### WHAT TO DO
Everything in the listing below must be set down again exactly, apart from the pictures.
INPUT RECORDS START
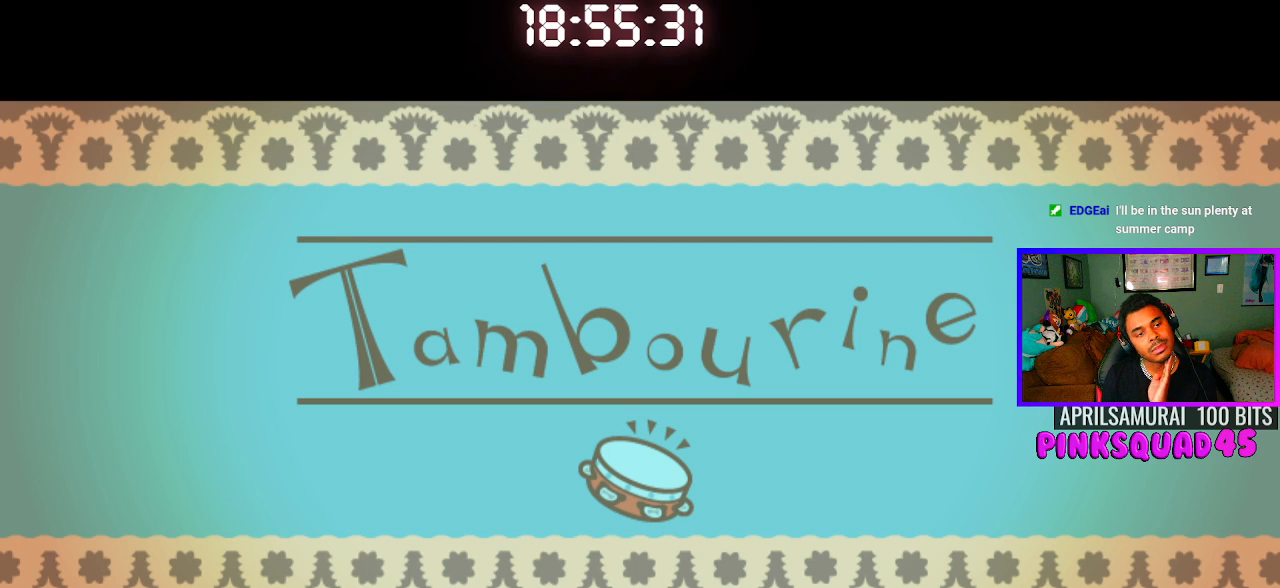
Gameplay with a controller (PlayStation layout); each line is a JSON object with the inputs held at the frame after it. "events" lists button and stick changes between this image and that frame as [ms after this image, input, new state], when the widget could be followed in between. Not read: R1.
{"buttons": [], "left_stick": "center", "right_stick": "center", "events": [[233, "CROSS", "down"], [433, "CROSS", "up"]]}
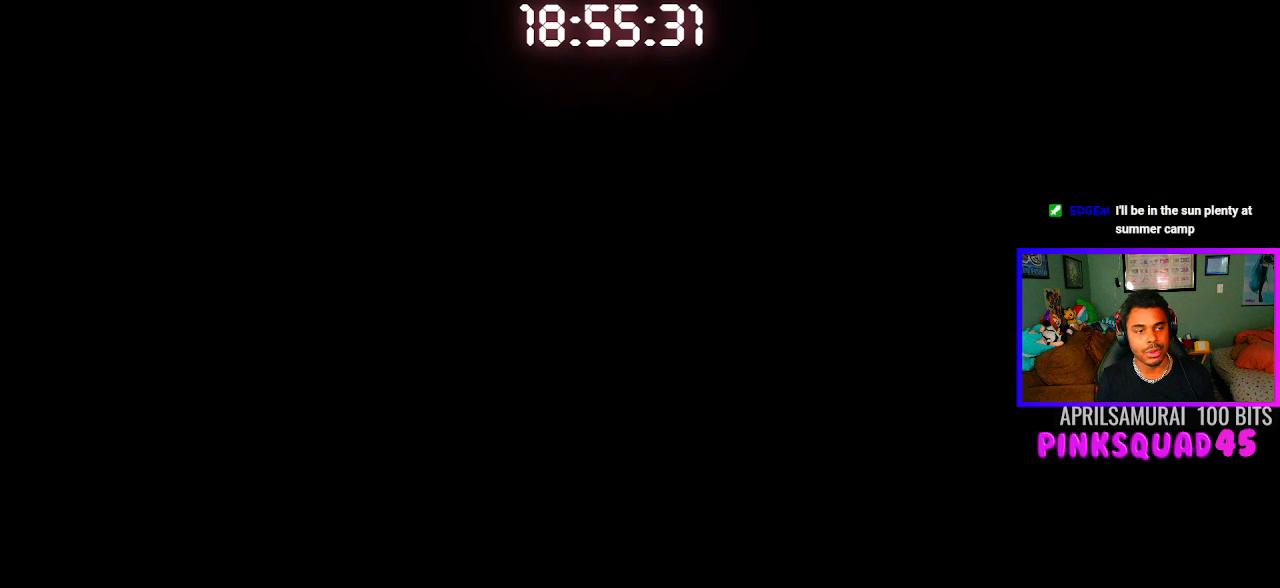
{"buttons": [], "left_stick": "center", "right_stick": "center", "events": []}
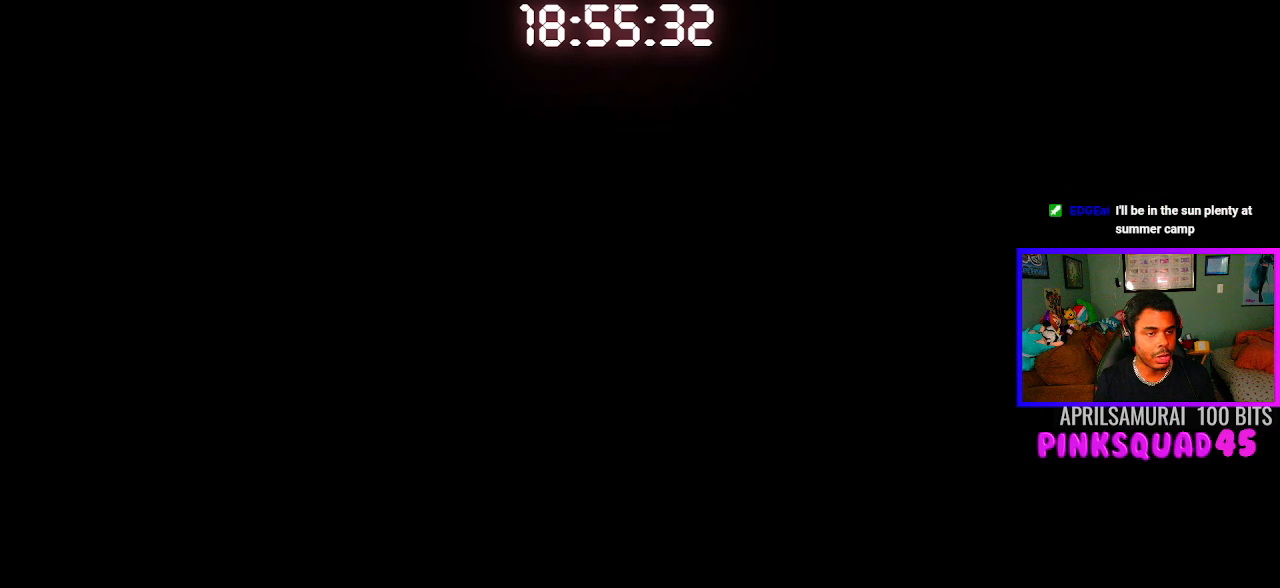
{"buttons": [], "left_stick": "center", "right_stick": "center", "events": []}
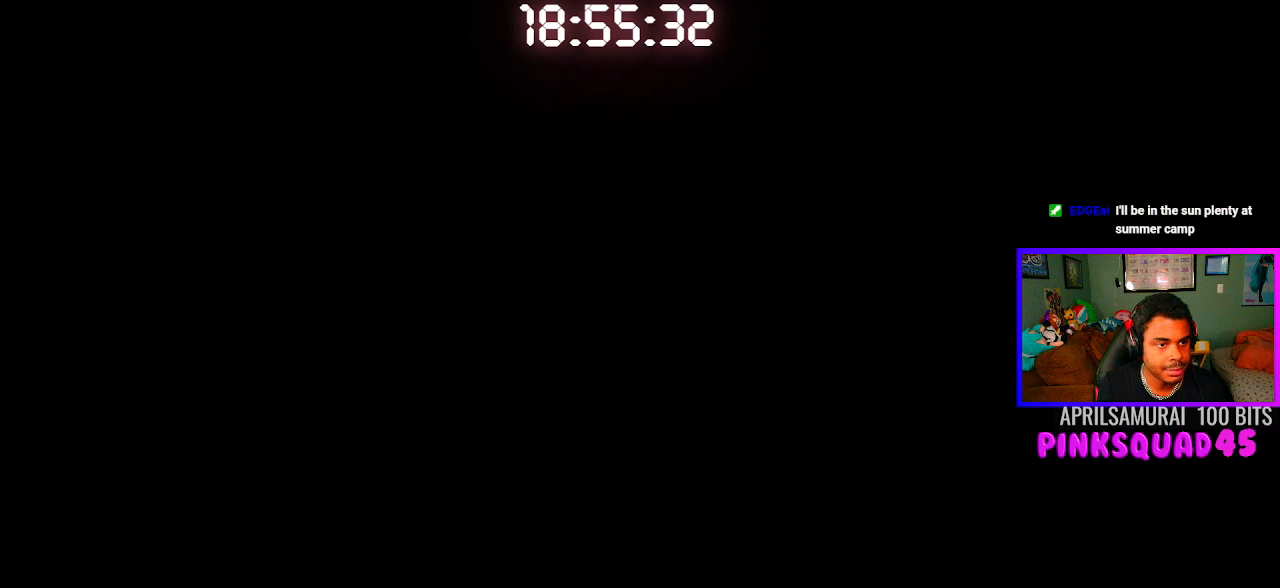
{"buttons": ["CROSS"], "left_stick": "center", "right_stick": "center", "events": [[133, "CROSS", "down"], [200, "CROSS", "up"], [317, "CROSS", "down"], [383, "CROSS", "up"], [483, "CROSS", "down"]]}
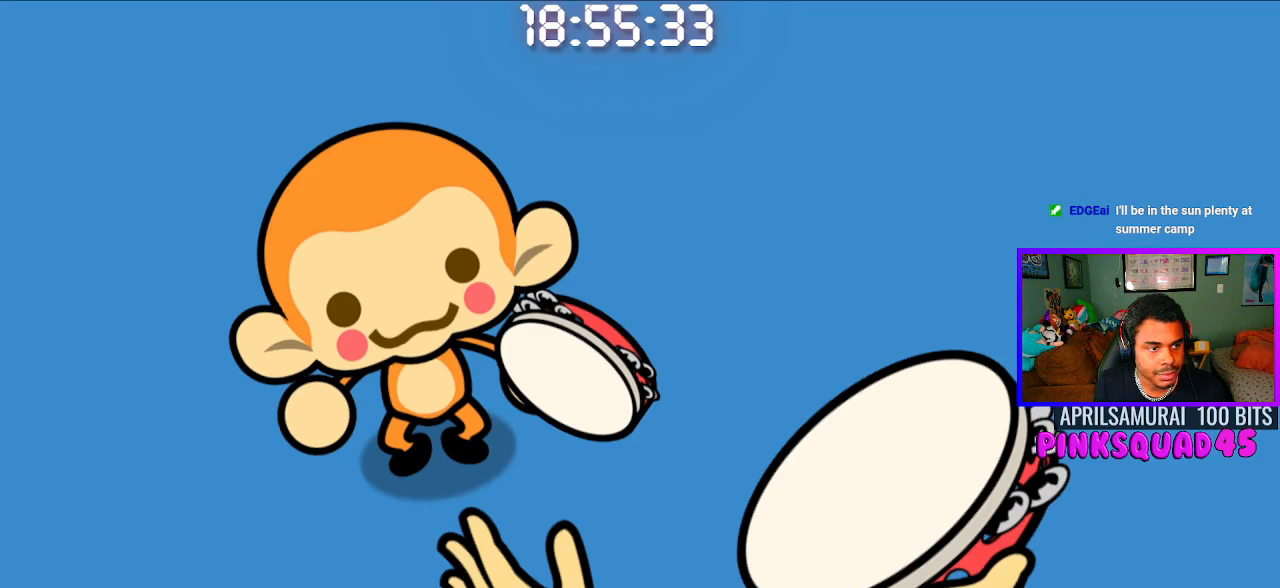
{"buttons": [], "left_stick": "center", "right_stick": "center", "events": [[83, "CROSS", "up"]]}
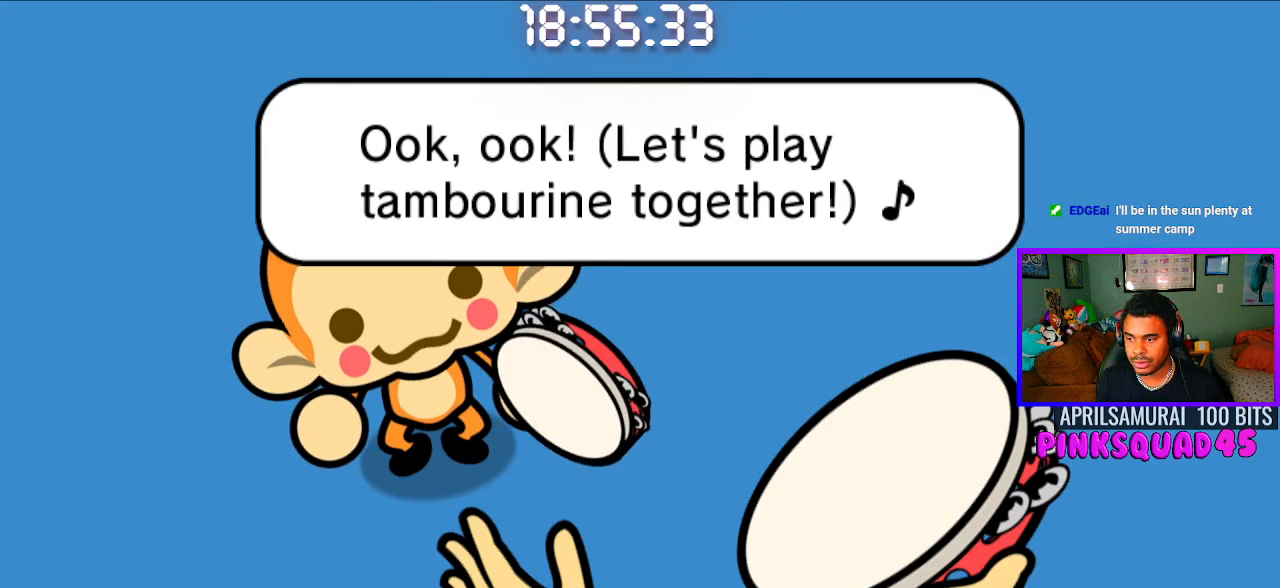
{"buttons": [], "left_stick": "center", "right_stick": "center", "events": [[67, "CROSS", "down"], [133, "CROSS", "up"], [250, "CROSS", "down"], [333, "CROSS", "up"]]}
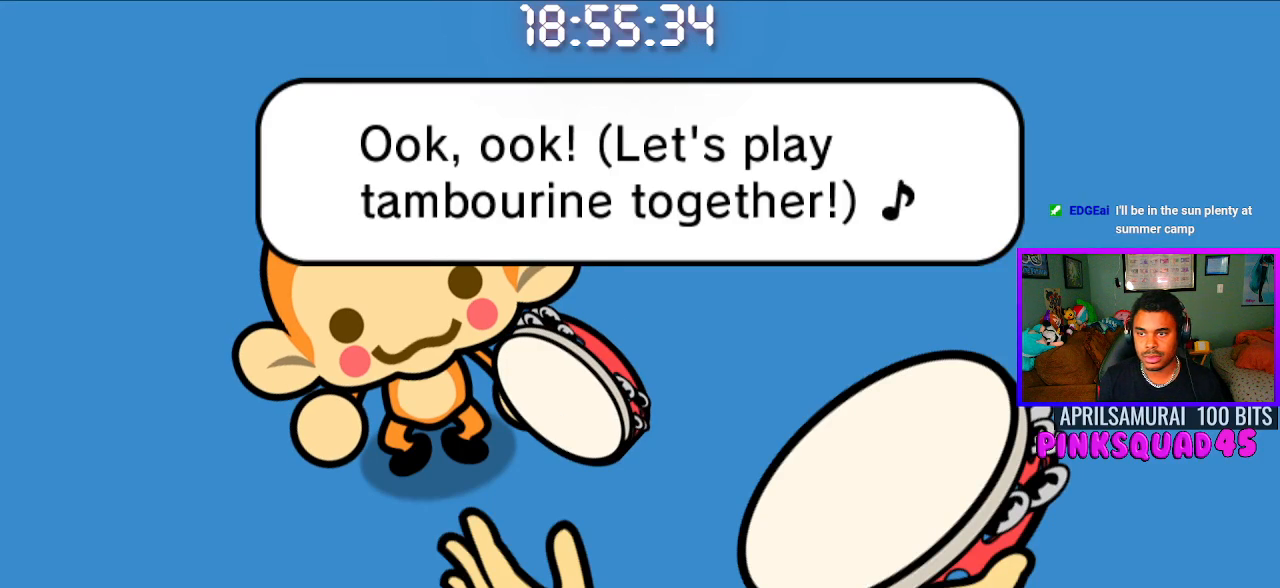
{"buttons": [], "left_stick": "center", "right_stick": "center", "events": [[317, "SELECT", "down"], [433, "SELECT", "up"]]}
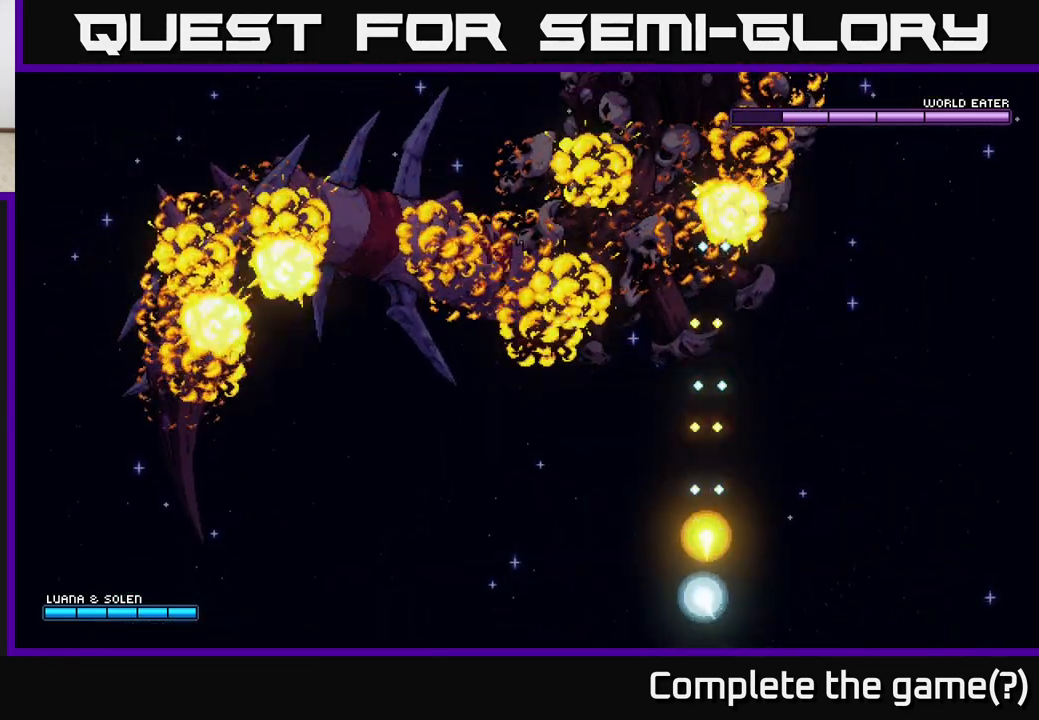
Gameplay with a controller (Xbox layout); each line is a JSON object with the inputs held at the frame after it. "events" lists button and stick changes between this image and that frame as [ms after this image, input, new state], when the widget could be followed in between.
{"buttons": ["A"], "left_stick": "center", "right_stick": "center", "events": [[100, "left_stick", "center"]]}
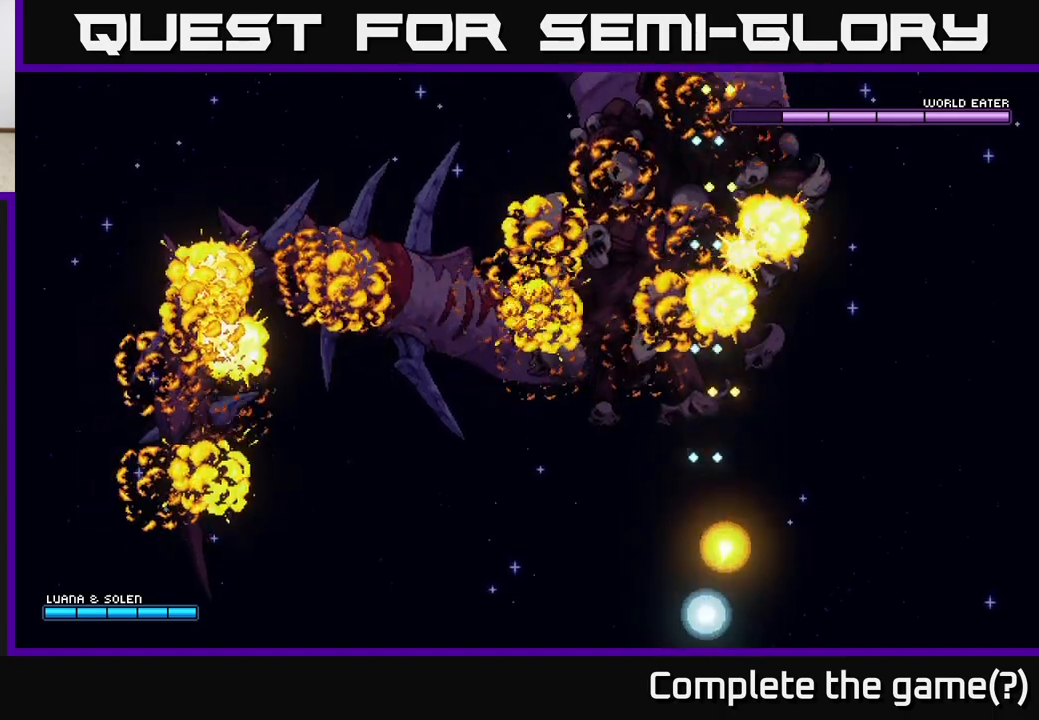
{"buttons": ["A"], "left_stick": "up-left", "right_stick": "center", "events": [[183, "left_stick", "down-left"], [433, "left_stick", "up-left"]]}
INPUT RECORDS END
### YOUR RESPONSE
Gameplay with a controller (PlayStation layout); each line is a JSON object with the inputs held at the frame after it. "events" lists button and stick changes between this image and that frame as [ms after this image, input, new state], when the widget could be followed in between. Not read: R1.
{"buttons": [], "left_stick": "center", "right_stick": "center", "events": [[233, "CROSS", "down"], [433, "CROSS", "up"]]}
{"buttons": [], "left_stick": "center", "right_stick": "center", "events": []}
{"buttons": [], "left_stick": "center", "right_stick": "center", "events": []}
{"buttons": ["CROSS"], "left_stick": "center", "right_stick": "center", "events": [[133, "CROSS", "down"], [200, "CROSS", "up"], [317, "CROSS", "down"], [383, "CROSS", "up"], [483, "CROSS", "down"]]}
{"buttons": [], "left_stick": "center", "right_stick": "center", "events": [[83, "CROSS", "up"]]}
{"buttons": [], "left_stick": "center", "right_stick": "center", "events": [[67, "CROSS", "down"], [133, "CROSS", "up"], [250, "CROSS", "down"], [333, "CROSS", "up"]]}
{"buttons": [], "left_stick": "center", "right_stick": "center", "events": [[317, "SELECT", "down"], [433, "SELECT", "up"]]}
Gameplay with a controller (Xbox layout); each line is a JSON object with the inputs held at the frame after it. "events" lists button and stick changes between this image and that frame as [ms after this image, input, new state], when the widget could be followed in between.
{"buttons": ["A"], "left_stick": "center", "right_stick": "center", "events": [[100, "left_stick", "center"]]}
{"buttons": ["A"], "left_stick": "up-left", "right_stick": "center", "events": [[183, "left_stick", "down-left"], [433, "left_stick", "up-left"]]}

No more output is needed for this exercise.